An Zugängen zu Weihnachts­märkten würden "robuste Streifen" mit Maschi­nen­pis­tole und Schutz­weste postiert, kündigte Innen­mi­nister Ulbig am Mittag auf einer Presse­kon­fe­renz an. Auf den Märkten selbst sollen Polizisten in Zivil unter­wegs sein. Ein Rucksack­verbot gibt es genauso wenig wie eine Urlaubs­sperre für die Beamten.
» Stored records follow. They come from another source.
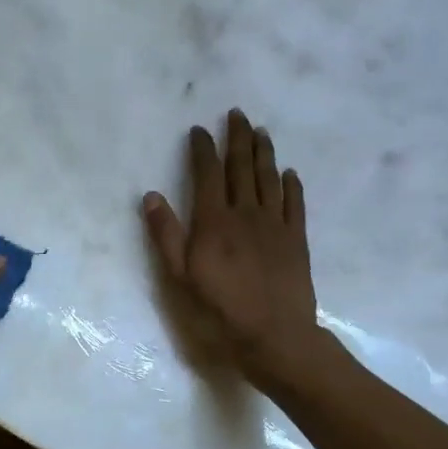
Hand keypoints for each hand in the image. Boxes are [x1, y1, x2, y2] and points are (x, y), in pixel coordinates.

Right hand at [142, 110, 321, 388]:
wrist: (275, 334)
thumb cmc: (220, 309)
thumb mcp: (180, 276)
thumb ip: (166, 234)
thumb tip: (151, 196)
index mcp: (214, 221)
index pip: (207, 174)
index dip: (202, 149)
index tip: (199, 129)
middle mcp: (246, 213)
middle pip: (242, 167)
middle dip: (237, 138)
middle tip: (237, 114)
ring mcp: (274, 224)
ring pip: (269, 178)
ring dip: (264, 152)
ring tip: (261, 131)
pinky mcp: (296, 239)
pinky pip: (294, 203)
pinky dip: (291, 184)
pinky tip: (289, 173)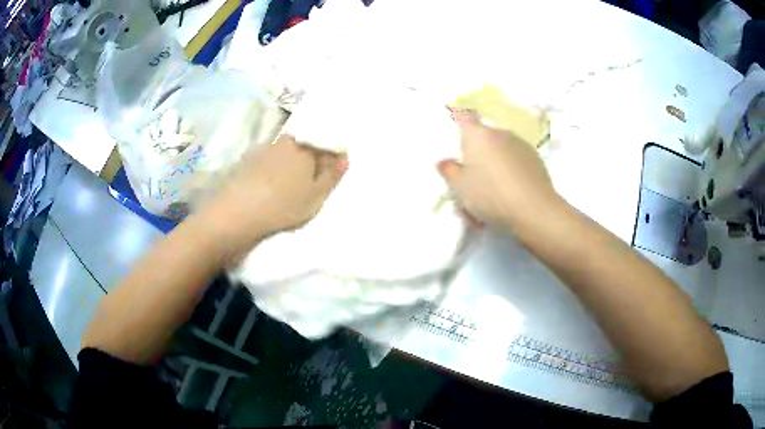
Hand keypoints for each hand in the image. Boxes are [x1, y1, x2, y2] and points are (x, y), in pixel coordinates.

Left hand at [200, 134, 347, 259]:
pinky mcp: (248, 162)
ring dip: (292, 164)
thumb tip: (344, 157)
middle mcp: (284, 142)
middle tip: (314, 180)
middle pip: (304, 145)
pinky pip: (269, 161)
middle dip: (312, 158)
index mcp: (304, 146)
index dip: (333, 155)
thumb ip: (332, 175)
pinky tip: (273, 186)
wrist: (237, 214)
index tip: (334, 170)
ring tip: (293, 186)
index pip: (325, 142)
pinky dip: (275, 170)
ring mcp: (263, 150)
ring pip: (286, 153)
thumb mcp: (316, 195)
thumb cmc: (284, 205)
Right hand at [437, 111, 559, 231]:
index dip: (457, 118)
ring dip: (495, 159)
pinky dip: (511, 168)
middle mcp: (500, 133)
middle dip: (477, 149)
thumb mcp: (460, 188)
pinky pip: (516, 158)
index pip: (463, 117)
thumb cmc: (491, 195)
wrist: (534, 210)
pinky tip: (512, 189)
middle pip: (483, 136)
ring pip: (501, 147)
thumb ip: (449, 171)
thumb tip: (444, 161)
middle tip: (472, 174)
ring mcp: (520, 144)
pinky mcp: (536, 158)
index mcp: (478, 135)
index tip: (453, 126)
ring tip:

Bei Großver­an­stal­tungen wie der Weihnachts­vesper vor der Frauen­kir­chen passe man die Sicher­heits­kon­zepte an, hieß es.

Pegida mobili­siert

In den sozialen Netzen wird zu zwei Veran­stal­tungen mobili­siert, bei Polizei und Stadt­ver­wal­tung lagen dazu auf unsere Anfrage noch keine näheren Angaben vor. So wurde indirekt zu einer "Raucher­pause" am Strie­zel­markt-Schwib­bogen und zu einer Mahnwache an der Wilsdruffer/Schloss­straße am Abend aufge­rufen. Man habe das im Blick, hieß es von der Dresdner Polizei.

Tillich: nicht einschüch­tern lassen

Sachsens Minis­ter­prä­si­dent Stanislaw Tillich hat die Menschen im Freistaat aufge­for­dert, sich von dem mutma­ß­li­chen Terror­an­schlag in Berlin nicht einschüch­tern zu lassen. Es gehe darum, im Sinne einer freiheit­lich-demokra­ti­schen Grund­ord­nung seine eigenen Werte auch zu leben, sagte er am Dienstag in der Staats­kanzlei. Die Behörden in Sachsen würden alles dafür tun, die Sicher­heit der Menschen zu gewähr­leisten. Er habe den Innen­mi­nister beauf­tragt, die Sicher­heits­vor­keh­rungen auf den Weihnachts­märkten deutlich zu verschärfen.

Flaggen auf Halbmast

Die Flaggen in Sachsen werden auf Halbmast gesetzt, wie zum Beispiel an der Staats­kanzlei in Dresden. Bundes­in­nen­mi­nister Thomas de Maizière hat angeordnet, dass bundes­weit die Flaggen auf Halbmast gesetzt werden.